MUHAMMADIYAH.OR.ID, YOGYAKARTA — Khitan merupakan bagian dari fitrah manusia yang telah dipraktikkan sejak masa Nabi Ibrahim dan menjadi pembahasan penting dalam hukum Islam. Meski telah lama dipraktikkan, para ulama berbeda pendapat mengenai status hukumnya.
Para ulama berbeda pendapat apakah wajib, sunnah, atau hanya sekadar bentuk kemuliaan (makrumah), khususnya dalam konteks khitan perempuan. Perbedaan ini muncul karena keragaman pemahaman terhadap dalil-dalil syar’i, baik dari Al-Qur’an maupun hadis.
Penjelasan ini disampaikan Muchammad Ichsan, Anggota Majelis Tarjih dan Tajdid Pimpinan Pusat Muhammadiyah, dalam ceramahnya di Masjid KH Ahmad Dahlan, Yogyakarta, pada Rabu (9/7).
Ichsan memulai pemaparannya dengan merujuk pada riwayat Nabi Ibrahim yang berkhitan pada usia 80 tahun menggunakan kapak. Menurutnya, riwayat ini menjadi dasar awal bahwa khitan telah dikenal dan diamalkan sejak zaman para nabi terdahulu.
Ichsan kemudian mengulas pandangan empat mazhab mengenai hukum khitan. Mazhab Hanafi dan Maliki bersepakat bahwa khitan, baik bagi laki-laki maupun perempuan, hukumnya sunnah. Hanya saja, mazhab Hanafi membedakan bahwa bagi laki-laki bersifat sunnah muakkadah, sementara perempuan hanya sunnah biasa.
Dalil utama Hanafi adalah hadis tentang lima fitrah manusia: khitan, mencukur bulu kemaluan, mencabut bulu ketiak, memotong kuku, dan memangkas kumis (HR. Bukhari-Muslim).
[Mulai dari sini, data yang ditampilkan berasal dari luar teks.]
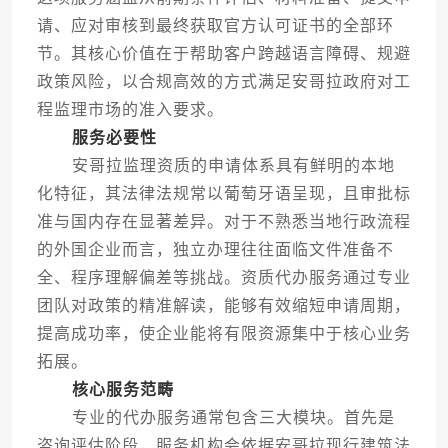
请、应对审核到最终获取官方认可证书的全部环
节。其核心价值在于帮助客户跨越语言障碍、规避
政策风险，以合规高效的方式满足安哥拉政府对工
程监理市场的准入要求。
服务必要性
安哥拉监理资质的申请体系具有鲜明的本地
化特征，其法律法规常以葡萄牙语呈现，且审批标
准与国内存在显著差异。对于不熟悉当地行政流程
的外国企业而言，独立办理往往面临文件准备不
全、程序理解偏差等挑战。资质代办服务通过专业
团队对政策的精准解读，能够有效缩短申请周期，
提高成功率，使企业能将有限资源集中于核心业务
拓展。
核心服务范畴
专业的代办服务通常包含三大模块。首先是
咨询评估阶段，服务机构会依据安哥拉现行建筑法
Namun menurut Ichsan, mazhab ini memahami perintah tersebut sebagai anjuran, bukan kewajiban.
Berbeda dengan itu, mazhab Syafi’i dan Hambali memandang bahwa khitan wajib bagi laki-laki dan perempuan. Mereka menguatkan pendapat ini dengan hadis yang memerintahkan Ummu ‘Atiyah, seorang pengkhitan perempuan, untuk memotong sedikit bagian tertentu dan tidak berlebihan.
Hadis ini, meski oleh sebagian ulama dinilai hasan atau bahkan dhaif, dianggap cukup sebagai dasar kewajiban karena bernuansa perintah langsung dari Nabi.
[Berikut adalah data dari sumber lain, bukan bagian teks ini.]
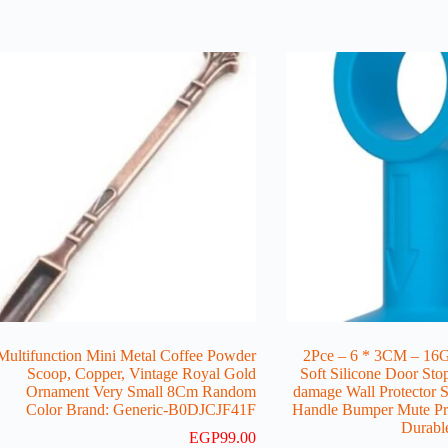
Multifunction Mini Metal Coffee Powder
[2Pce – 6 * 3CM – 1
Scoop, Copper, Vintage Royal Gold
Color ] Soft Silicone Door S
Ornament Very Small 8Cm Random
damage Wall Protector 
Color Brand: Generic-B0DJCJF41F
Handle Bumper Mute Pro
Durab
EGP
99.00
Dalam pandangan resmi Muhammadiyah, kata Ichsan, khitan bagi laki-laki dihukumi wajib. Hal ini sejalan dengan mazhab Syafi’i dan Hambali. Sedangkan untuk perempuan, Muhammadiyah tidak menetapkan hukum wajib maupun sunnah karena tidak ada dalil yang tegas.
Maka, menurut Ichsan, khitan perempuan diposisikan sebagai makrumah, yakni kemuliaan atau penghormatan yang pelaksanaannya bergantung pada kemaslahatan dan adat.
“Jadi, bagi laki-laki, khitan wajib. Tapi untuk perempuan, tergantung maslahat. Kalau dianggap baik dan bermanfaat, silakan dilakukan. Kalau tidak, juga tidak mengapa,” tuturnya.
Mengakhiri ceramahnya, Ichsan menegaskan bahwa perbedaan pendapat dalam fiqh adalah hal wajar dan tidak perlu dipertentangkan. Yang jelas, khitan tetap menjadi praktik yang dijalankan luas oleh umat Islam di berbagai belahan dunia.
Adapun untuk khitan perempuan, ia mengingatkan agar pelaksanaannya tetap mempertimbangkan maslahat serta tidak keluar dari prinsip rahmat dan kemanusiaan dalam syariat Islam.